Demek insan bu âleme ilim ve dua vasıtasıyla tekemmül etmek için gelmiştir.
Mahiyet ve istidad itibariyle herşey ilme bağlıdır.
Ve bütün ulûm-u hakikiyenin esası ve madeni ve nuru ve ruhu; marifetullahtır ve onun üssü'l-esası da iman-ı billahtır.
Hem insan, nihayetsiz acziyle nihayetsiz beliyyata maruz ve hadsiz a'danın hücumuna mübtela ve nihayetsiz fakrıyla beraber nihayetsiz hâcata giriftar ve nihayetsiz metalibe muhtaç olduğundan, vazife-i asliye-i fıtriyesi, imandan sonra "dua"dır.
Dua ise, esas-ı ubudiyettir.
Nasıl bir çocuk, eli yetişmediği bir meramını, bir arzusunu elde etmek için, ya ağlar, ya ister.
Yani ya fiilî, ya kavlî lisan-ı acziyle bir dua eder.
Maksuduna muvaffak olur.
Öyle de: İnsan bütün zîhayat âlemi içinde nazik, nâzenin, nazdar bir çocuk hükmündedir.

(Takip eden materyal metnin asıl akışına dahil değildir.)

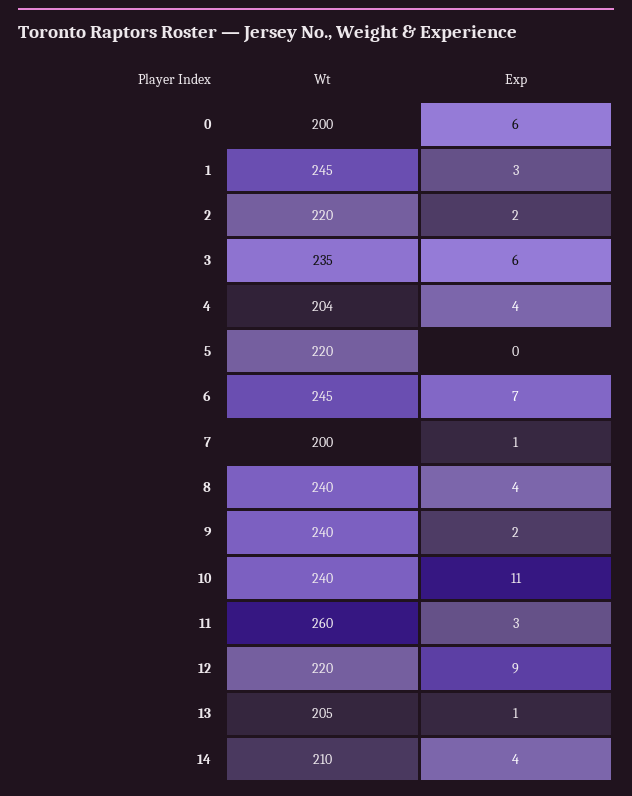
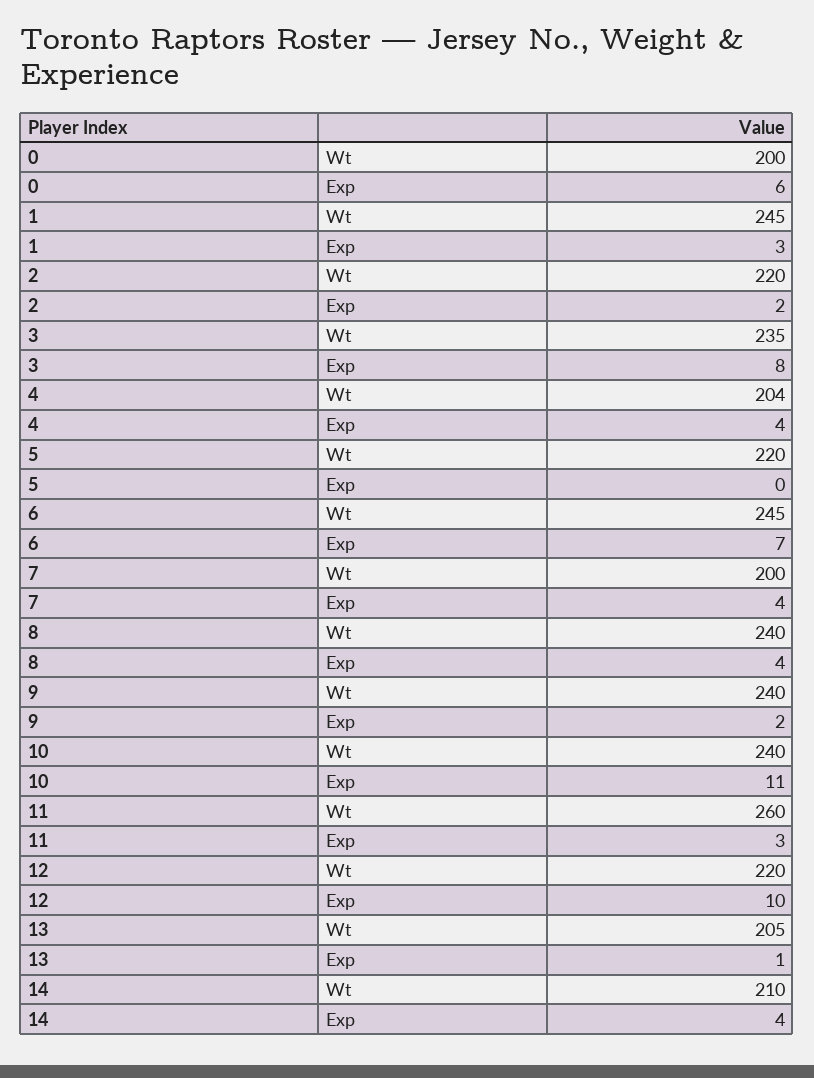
  {
    "Wt": {
      "0": 200,
      "1": 245,
      "2": 220,
      "3": 235,
      "4": 204,
      "5": 220,
      "6": 245,
      "7": 200,
      "8": 240,
      "9": 240,
      "10": 240,
      "11": 260,
      "12": 220,
      "13": 205,
      "14": 210
    },
    "Exp": {
      "0": 6,
      "1": 3,
      "2": 2,
-     "3": 6,
+     "3": 8,
      "4": 4,
      "5": 0,
      "6": 7,
-     "7": 1,
+     "7": 4,
      "8": 4,
      "9": 2,
      "10": 11,
      "11": 3,
-     "12": 9,
+     "12": 10,
      "13": 1,
      "14": 4
    }
  }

Rahmanürrahîm'in dergâhında; ya zaaf ve acziyle ağlamak veya fakr ve ihtiyacıyla dua etmek gerektir.
Tâ ki, makasıdı ona musahhar olsun veya teshirin şükrünü eda etsin.
Yoksa bir sinekten vaveylâ eden ahmak ve haylaz bir çocuk gibi; ben kuvvetimle bu kabil-i teshir olmayan ve bin derece ondan kuvvetli olan acib şeyleri teshir ediyorum ve fikir ve tedbirimle kendime itaat ettiriyorum deyip küfran-ı nimete sapmak, insaniyetin fıtrat-ı asliyesine zıd olduğu gibi, şiddetli bir azaba kendini müstehak eder.